Task prompt →
Give every line of text in the rows below as a JSON list of strings, one string per line, leaving out any blank lines.

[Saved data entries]
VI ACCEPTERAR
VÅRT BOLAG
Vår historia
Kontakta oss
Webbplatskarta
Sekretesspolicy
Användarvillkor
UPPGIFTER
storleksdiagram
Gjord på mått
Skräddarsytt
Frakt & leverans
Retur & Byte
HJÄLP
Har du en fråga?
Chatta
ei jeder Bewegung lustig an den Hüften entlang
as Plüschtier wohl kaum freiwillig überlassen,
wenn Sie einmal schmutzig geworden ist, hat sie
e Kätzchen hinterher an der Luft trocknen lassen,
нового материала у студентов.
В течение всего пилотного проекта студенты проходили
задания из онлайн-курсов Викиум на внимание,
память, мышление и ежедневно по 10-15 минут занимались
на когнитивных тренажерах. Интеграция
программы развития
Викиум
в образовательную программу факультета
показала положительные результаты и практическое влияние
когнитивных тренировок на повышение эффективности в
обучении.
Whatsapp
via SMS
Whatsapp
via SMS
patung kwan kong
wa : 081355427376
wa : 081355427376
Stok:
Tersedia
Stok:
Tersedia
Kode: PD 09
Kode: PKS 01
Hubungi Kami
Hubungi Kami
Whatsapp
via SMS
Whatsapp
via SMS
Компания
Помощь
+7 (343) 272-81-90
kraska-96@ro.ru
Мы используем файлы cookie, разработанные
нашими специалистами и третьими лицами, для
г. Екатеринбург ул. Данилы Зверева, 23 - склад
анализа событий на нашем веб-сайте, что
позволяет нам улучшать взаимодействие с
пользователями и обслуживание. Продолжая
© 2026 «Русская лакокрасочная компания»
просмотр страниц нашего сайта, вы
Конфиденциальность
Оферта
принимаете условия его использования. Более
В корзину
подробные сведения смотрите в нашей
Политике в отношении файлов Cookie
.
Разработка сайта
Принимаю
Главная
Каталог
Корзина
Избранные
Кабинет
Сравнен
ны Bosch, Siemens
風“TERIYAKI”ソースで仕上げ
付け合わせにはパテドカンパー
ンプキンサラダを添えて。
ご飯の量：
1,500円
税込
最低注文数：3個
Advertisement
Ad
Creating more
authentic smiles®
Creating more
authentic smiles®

Result for this task →
[
  "VI ACCEPTERAR",
  "VÅRT BOLAG",
  "Vår historia",
  "Kontakta oss",
  "Webbplatskarta",
  "Sekretesspolicy",
  "Användarvillkor",
  "UPPGIFTER",
  "storleksdiagram",
  "Gjord på mått",
  "Skräddarsytt",
  "Frakt & leverans",
  "Retur & Byte",
  "HJÄLP",
  "Har du en fråga?",
  "Chatta",
  "ei jeder Bewegung lustig an den Hüften entlang",
  "as Plüschtier wohl kaum freiwillig überlassen,",
  "wenn Sie einmal schmutzig geworden ist, hat sie",
  "e Kätzchen hinterher an der Luft trocknen lassen,",
  "нового материала у студентов.",
  "В течение всего пилотного проекта студенты проходили",
  "задания из онлайн-курсов Викиум на внимание,",
  "память, мышление и ежедневно по 10-15 минут занимались",
  "на когнитивных тренажерах. Интеграция",
  "программы развития",
  "Викиум",
  "в образовательную программу факультета",
  "показала положительные результаты и практическое влияние",
  "когнитивных тренировок на повышение эффективности в",
  "обучении.",
  "Whatsapp",
  "via SMS",
  "Whatsapp",
  "via SMS",
  "patung kwan kong",
  "wa : 081355427376",
  "wa : 081355427376",
  "Stok:",
  "Tersedia",
  "Stok:",
  "Tersedia",
  "Kode: PD 09",
  "Kode: PKS 01",
  "Hubungi Kami",
  "Hubungi Kami",
  "Whatsapp",
  "via SMS",
  "Whatsapp",
  "via SMS",
  "Компания",
  "Помощь",
  "+7 (343) 272-81-90",
  "kraska-96@ro.ru",
  "Мы используем файлы cookie, разработанные",
  "нашими специалистами и третьими лицами, для",
  "г. Екатеринбург ул. Данилы Зверева, 23 - склад",
  "анализа событий на нашем веб-сайте, что",
  "позволяет нам улучшать взаимодействие с",
  "пользователями и обслуживание. Продолжая",
  "© 2026 «Русская лакокрасочная компания»",
  "просмотр страниц нашего сайта, вы",
  "Конфиденциальность",
  "Оферта",
  "принимаете условия его использования. Более",
  "В корзину",
  "подробные сведения смотрите в нашей",
  "Политике в отношении файлов Cookie",
  ".",
  "Разработка сайта",
  "Принимаю",
  "Главная",
  "Каталог",
  "Корзина",
  "Избранные",
  "Кабинет",
  "Сравнен",
  "ны Bosch, Siemens",
  "風“TERIYAKI”ソースで仕上げ",
  "付け合わせにはパテドカンパー",
  "ンプキンサラダを添えて。",
  "ご飯の量：",
  "1,500円",
  "税込",
  "最低注文数：3個",
  "Advertisement",
  "Ad",
  "Creating more",
  "authentic smiles®",
  "Creating more",
  "authentic smiles®"
]